Wright quoted the Roman poet Juvenal’s “Maxima debetur pueris reverentia,” meaning, the greatest reverence is due to childhood. “Reverence childhood! If this be so important after the child is born, how much more reverence is due to ante-natal childhood?”

For all the passion he had against slavery, Wright equally condemned elective abortion in his book.

Eight years later, the ratification of the Fourteenth Amendment made clear that states must provide equal protection to all persons within their jurisdiction. No exceptions. Whether black or white, born or unborn, citizen or non-citizen, able or disabled—every person is guaranteed protection of basic human rights under the U.S. Constitution. No class of person is excluded.

In his book, Wright scolded husbands for causing “unwelcome” pregnancies. He thought abstinence in marriage would prevent wives from furiously making war on unwanted offspring. Yet he clarified: “The crime against the mother is great, but the crime against the child is greater, and more enduring and terrible in its consequences.”

Armed with anecdotes, Wright considered the invisible crime of abortion on the rise.

In one letter he provided, a woman revealed that her friend unsuccessfully “tried to murder” her two children before birth. She wrote, “This friend and myself made an estimate of the number of our near neighbors who, to our knowledge, had killed one or more of their children before they were born. Six, out of nine, had done the deed, or had procured the services of a ‘family physician’ to do it for them. They all justified the practice of ante-natal murder.”

Other letters he published said basically the same thing.

Wright asked, “How many women of New England have on their souls, at this hour, the ineffaceable stain of ante-natal child-murder? How many bear in their physical organism the incurable results of this crime? How many families are now suffering from it? Go ask the men and women doctors, who, for gold, perpetrate this crime, and who shamelessly advertise their infamy. Tens of thousands of wives and mothers are to be seen, all over the country, at once the perpetrators and victims of this cruel and disgusting act; all, all to administer to the sensualism of men, who are called husbands!”

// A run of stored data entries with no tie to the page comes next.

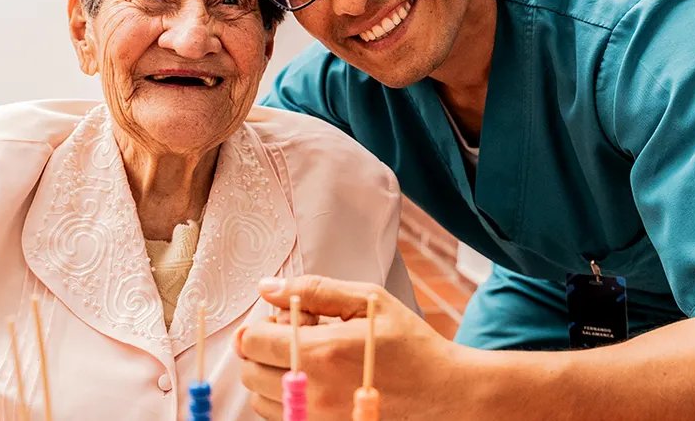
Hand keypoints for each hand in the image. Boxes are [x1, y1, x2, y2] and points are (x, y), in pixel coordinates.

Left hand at [238, 275, 466, 419]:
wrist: (445, 396)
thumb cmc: (412, 347)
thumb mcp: (370, 302)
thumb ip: (315, 290)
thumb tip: (267, 287)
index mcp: (322, 352)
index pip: (252, 341)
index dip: (262, 325)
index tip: (287, 321)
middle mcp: (313, 392)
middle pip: (249, 372)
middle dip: (263, 351)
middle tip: (298, 340)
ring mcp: (316, 420)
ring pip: (260, 400)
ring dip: (273, 378)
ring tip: (311, 364)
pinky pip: (283, 418)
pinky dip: (289, 400)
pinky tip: (319, 385)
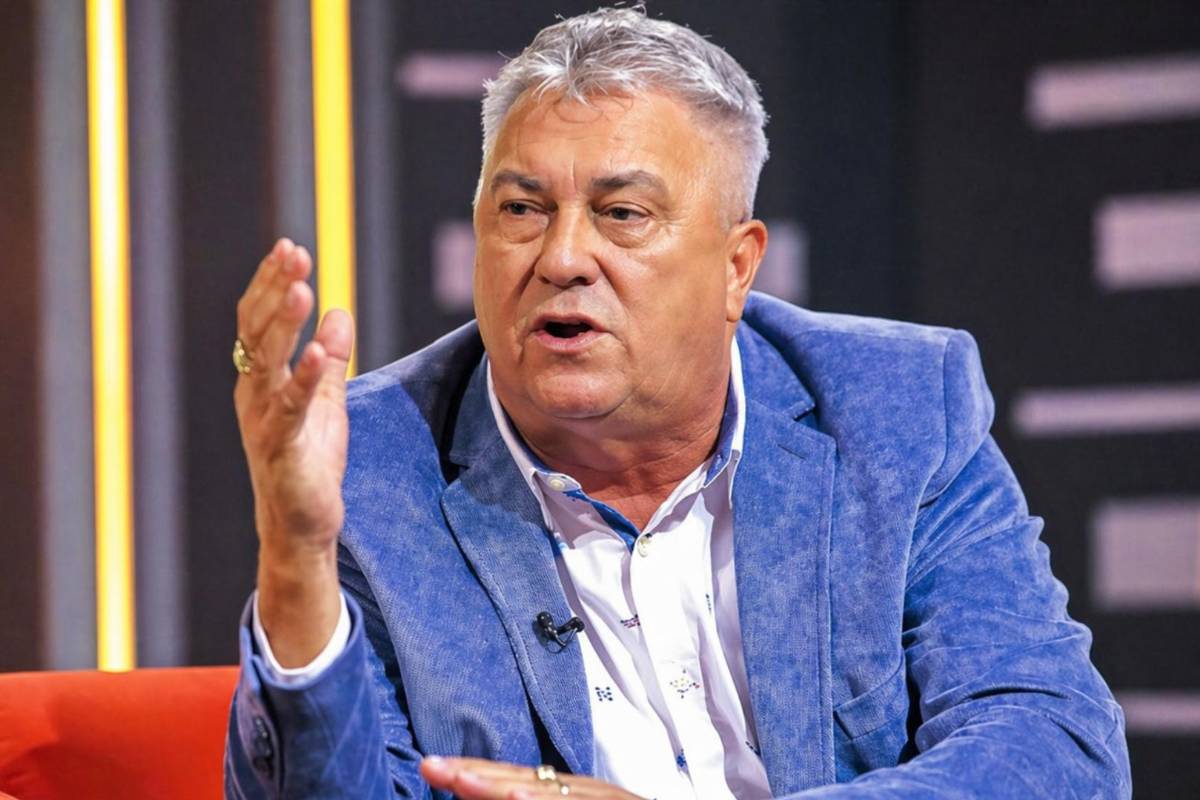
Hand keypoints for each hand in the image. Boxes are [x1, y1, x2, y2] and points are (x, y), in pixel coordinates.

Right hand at [233, 238, 353, 664]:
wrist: (302, 525)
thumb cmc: (309, 461)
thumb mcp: (326, 401)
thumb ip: (332, 360)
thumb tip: (341, 312)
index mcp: (260, 379)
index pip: (258, 320)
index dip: (271, 282)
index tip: (291, 247)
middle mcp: (253, 394)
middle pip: (256, 330)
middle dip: (273, 288)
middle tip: (293, 252)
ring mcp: (262, 421)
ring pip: (267, 362)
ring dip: (284, 323)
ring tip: (300, 287)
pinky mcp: (283, 449)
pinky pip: (291, 408)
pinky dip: (305, 378)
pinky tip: (320, 351)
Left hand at [420, 756, 644, 799]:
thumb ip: (537, 795)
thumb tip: (494, 794)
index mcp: (575, 796)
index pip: (520, 782)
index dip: (476, 775)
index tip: (431, 768)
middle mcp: (592, 796)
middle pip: (531, 781)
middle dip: (478, 775)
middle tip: (430, 766)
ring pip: (557, 795)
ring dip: (509, 788)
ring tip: (468, 783)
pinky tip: (521, 798)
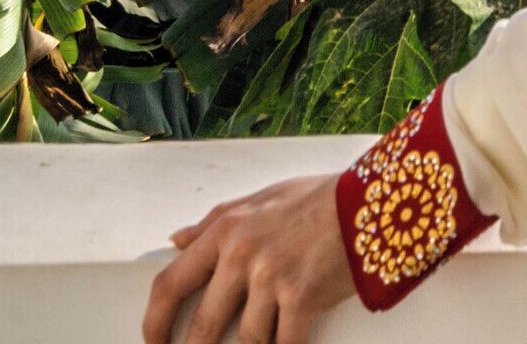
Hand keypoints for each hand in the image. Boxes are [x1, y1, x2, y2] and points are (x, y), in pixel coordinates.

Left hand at [144, 169, 354, 343]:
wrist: (374, 200)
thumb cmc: (321, 197)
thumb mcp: (262, 198)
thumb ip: (215, 220)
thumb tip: (175, 240)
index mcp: (225, 229)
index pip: (170, 283)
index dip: (155, 321)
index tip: (153, 341)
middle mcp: (242, 255)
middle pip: (204, 326)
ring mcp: (271, 278)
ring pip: (248, 340)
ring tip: (263, 343)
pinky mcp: (302, 297)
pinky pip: (285, 343)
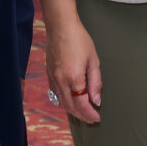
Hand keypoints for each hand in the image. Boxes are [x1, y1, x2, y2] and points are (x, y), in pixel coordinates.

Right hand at [38, 0, 102, 122]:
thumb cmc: (79, 39)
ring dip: (72, 110)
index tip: (97, 118)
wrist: (61, 26)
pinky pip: (56, 93)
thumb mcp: (93, 60)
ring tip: (83, 111)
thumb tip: (96, 100)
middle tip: (92, 119)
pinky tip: (71, 99)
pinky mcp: (49, 74)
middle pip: (70, 107)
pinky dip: (64, 100)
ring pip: (62, 102)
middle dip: (82, 116)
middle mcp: (61, 81)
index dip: (90, 114)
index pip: (82, 105)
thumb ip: (95, 82)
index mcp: (74, 78)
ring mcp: (53, 78)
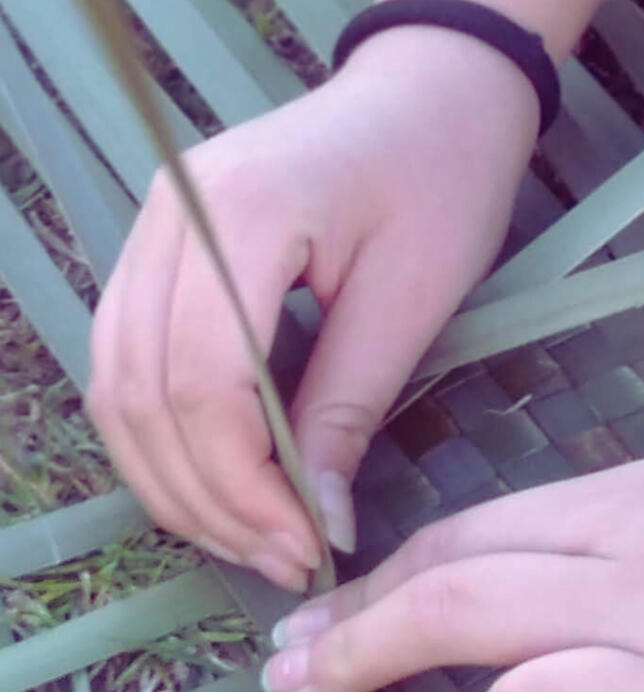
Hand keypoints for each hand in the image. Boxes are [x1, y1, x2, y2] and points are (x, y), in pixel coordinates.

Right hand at [86, 28, 537, 590]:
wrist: (429, 97)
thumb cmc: (442, 182)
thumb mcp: (410, 302)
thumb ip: (348, 410)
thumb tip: (320, 522)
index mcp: (240, 213)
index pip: (204, 385)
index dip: (246, 487)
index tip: (306, 548)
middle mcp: (169, 217)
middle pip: (144, 394)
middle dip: (208, 499)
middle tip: (278, 560)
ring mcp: (153, 228)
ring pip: (119, 387)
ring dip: (175, 480)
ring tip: (247, 537)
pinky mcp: (163, 251)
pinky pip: (131, 362)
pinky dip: (165, 437)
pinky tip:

While certainly marital harmony is ideal, a lack of agreement between husband and wife is no valid basis for abortion—as even Wright could see. But his slanted criticism of men ignored one of the primary reasons marriage exists. Marriage supplies the proper condition for mankind to fulfill God’s command to “be fruitful and multiply.” In their unique role, women need moral support and encouragement, as adults with responsibilities, no less than men. Motherhood is a privilege, not a curse, and it blesses alongside the sacrifice demanded by its nature.

But regardless of the circumstances behind the first spark of human life, basic rights must be protected from the beginning. Conception brings immediate parental—and governmental—obligations that supersede human will.

Abortion should never have found root in a nation built on the self-evident truth that all mankind is “created equal.” Along those lines, the U.S. Constitution was designed to benefit “posterity” no less than “ourselves.”

Following the directive by the Fourteenth Amendment to equally protect rights, every state made its code penalize abortion. But even then, the penalty tended to be lesser or non-existent for women, to accommodate the antiquated assumption that females are mentally less culpable. Relying on deficient state law, Roe v. Wade (and its sister, Dobbs v. Jackson), imagined a lack of general agreement in history and America about whether killing an unborn person is murder.

Wright shows that such confusion was not the case.

Remember, in the same decade the Fourteenth Amendment was ratified, Wright thought it undeniable that “the murderers of ante-natal children” should be consigned to the “dungeon or the gallows,” like the murderers of “post-natal children.”

All these decades later, it is time to correct any deficiency and safeguard, without fail, equality for every man, woman, and child. Blind justice and equal protection are vital to a functioning republic.